Dans la Cabbale et dans le Zohar, les malédictions de Ki Tavo sont des bénédictions déguisées, entrelacs de jugement (din) et d'amour (hessed). 

Le Zohar lit certains versets à l'envers : ce qui paraît destruction peut signifier dissipation des fléaux ou retour des miracles de la Sortie d'Égypte. 

Les 98 malédictions correspondent à la valeur numérique de tzach (pureté, nettoyage), apportant une énergie de purification et de protection, particulièrement pertinente en Eloul.

Les bikkurim symbolisent l'élévation de l'âme incarnée vers sa source divine, et le fait de faire descendre la sainteté dans le monde matériel  transformer la vie quotidienne en demeure pour le Divin. 



Le récit collectif combat la pirud (séparation) au profit de l'achdut (unité).

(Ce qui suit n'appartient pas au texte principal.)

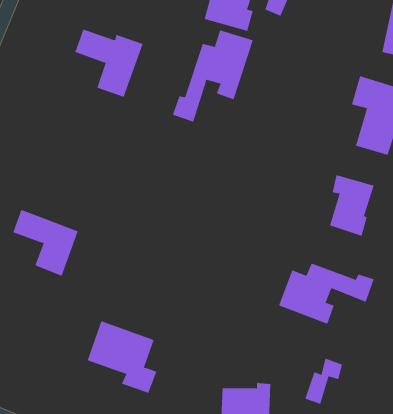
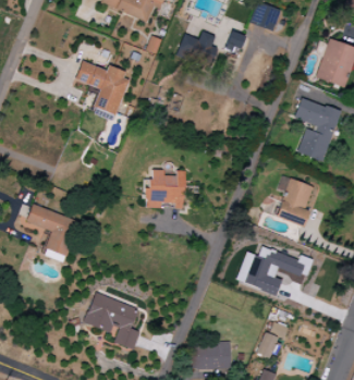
building: [172,29,253,123] -> none
building: none -> [145,170,184,208]

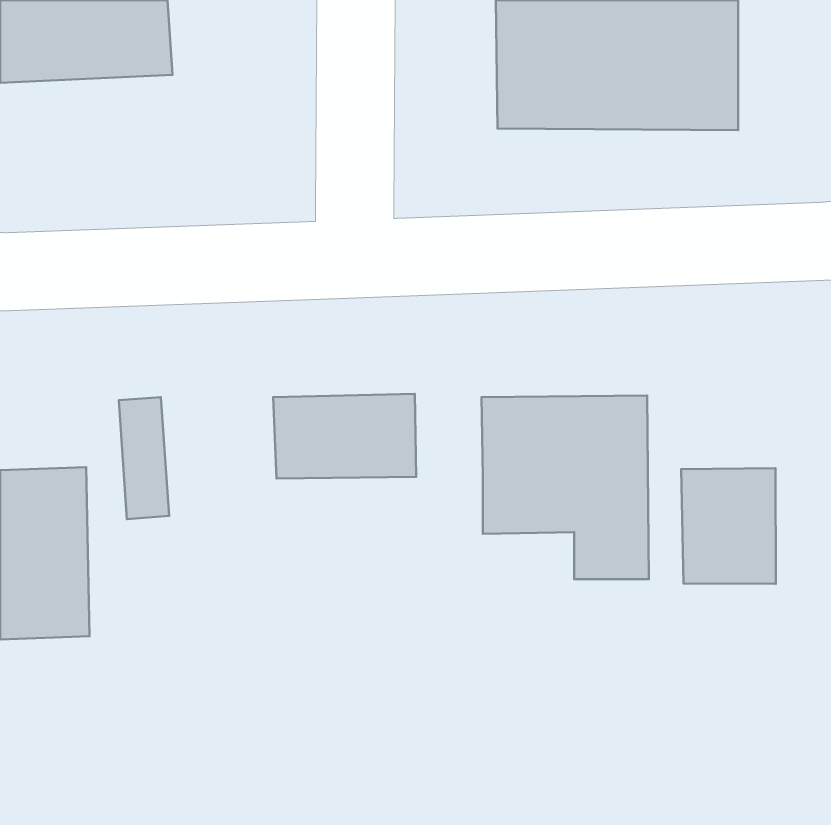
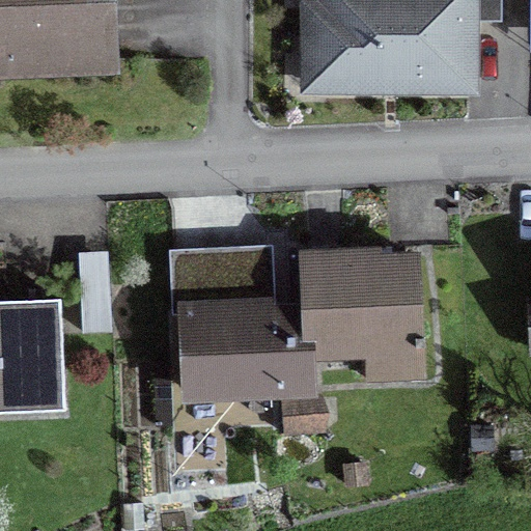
building: [681,468,776,584] -> none
building: none -> [176,308,308,388]

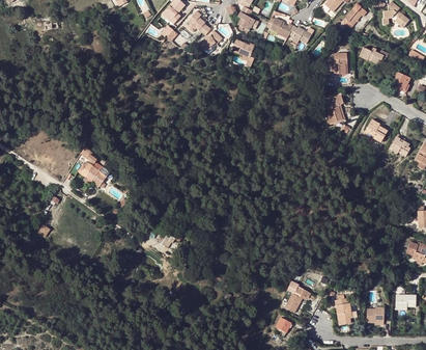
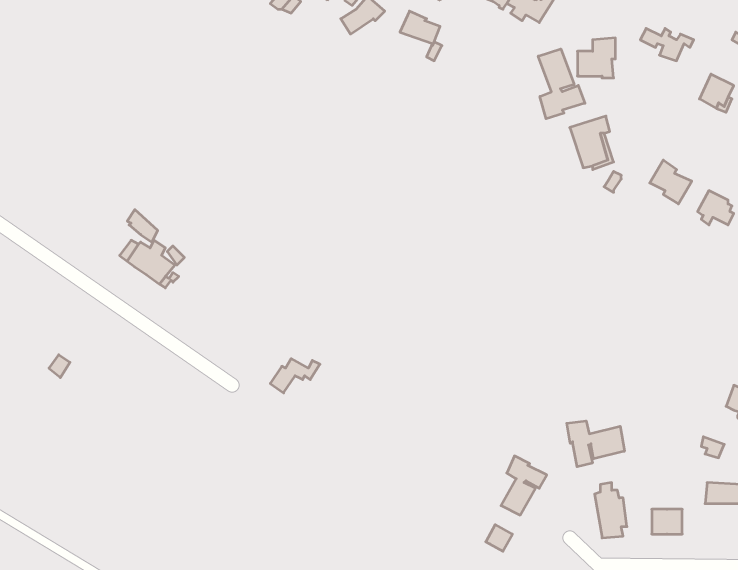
building: none -> [538,49,585,119]
building: none -> [567,421,624,467]

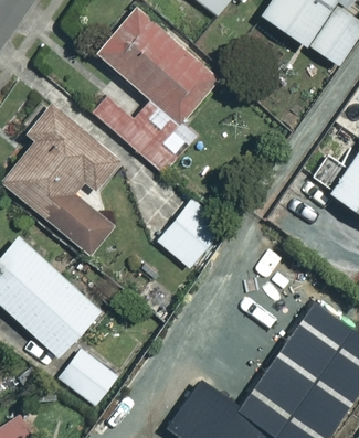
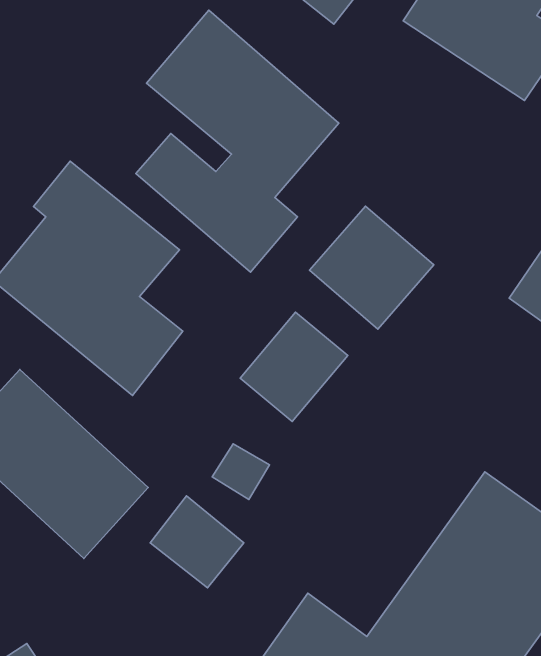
building: none -> [310,206,434,329]
building: [60,349,119,407] -> [150,496,244,588]

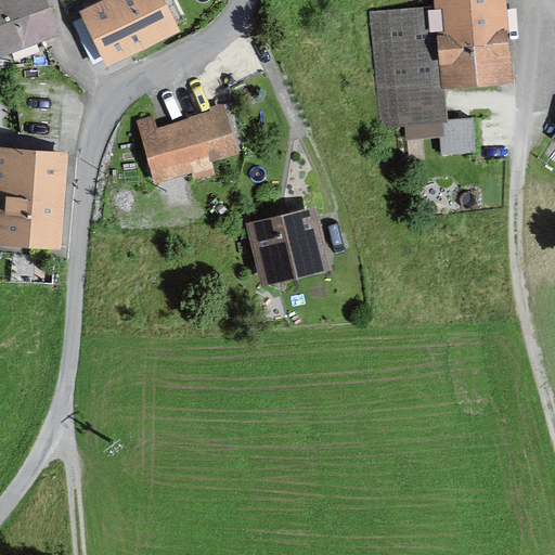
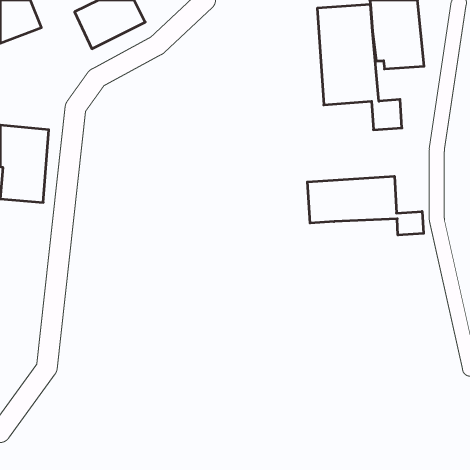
building: [138,111,237,182] -> none
building: none -> [307,176,424,235]
building: [260,217,321,274] -> none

Selon l'Arizal et la tradition ‘hassidique, la joie dans le service divin doit surpasser toute autre source de plaisir ; les « malédictions » rappellent de ne pas tirer sa joie principale de l'abondance matérielle. 

En changeant le récit intérieur — vers le désir de bénédiction plutôt que la culpabilité — on influence le décret céleste : « Ce que le sage décrète, Dieu accomplit ».

Ki Tavo invite à entrer pleinement dans sa « terre » — intérieure et collective — avec gratitude, responsabilité morale et conscience mystique que les épreuves elles-mêmes peuvent être des voies de purification et de rapprochement.